Edmond North used a similar formula last year, ranking second in the team standings after the first round only to blow away the competition on the second 18 holes and cruise to its eighth consecutive championship.
Doherty is still trying to figure out the reason for the bumpy starts. Perhaps each player is trying to jump out to an early lead, he said, rather than just playing the round hole-by-hole.
“I think they all changed their mindset a little bit the first round,” the coach said, “and then they all just locked down. It can go south on you for two rounds, and fortunately, it just went the opposite.”
On the drive back to Edmond, Doherty said he planned to ask his team to be honest about what happened on those first 18 holes and what then keyed the gigantic turnaround.

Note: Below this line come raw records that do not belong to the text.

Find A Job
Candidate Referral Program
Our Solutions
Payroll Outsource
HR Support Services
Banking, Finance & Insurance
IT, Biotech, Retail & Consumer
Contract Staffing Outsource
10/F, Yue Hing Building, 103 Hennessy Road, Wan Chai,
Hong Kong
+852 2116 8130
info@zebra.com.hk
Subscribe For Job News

And the message for Tuesday's final round will be simple and obvious: Use the second-round approach.
“I'm not going to get into any analytical thing,” Doherty said. “They know I'm not like that. They'd start laughing at me. I'll just tell them, ‘Tell me what was your thought the first round?' And I'll let them talk to me. Then I'll say ‘OK, now what was your thought the second round? Let's approach tomorrow like that.'
“That doesn't mean that they're going to shoot (a 282) again. That's unbelievable. But I think it does mean they'll just do things that they know are to their strengths. I don't want them to play safe. They wouldn't have shot 282 if they had played safe.”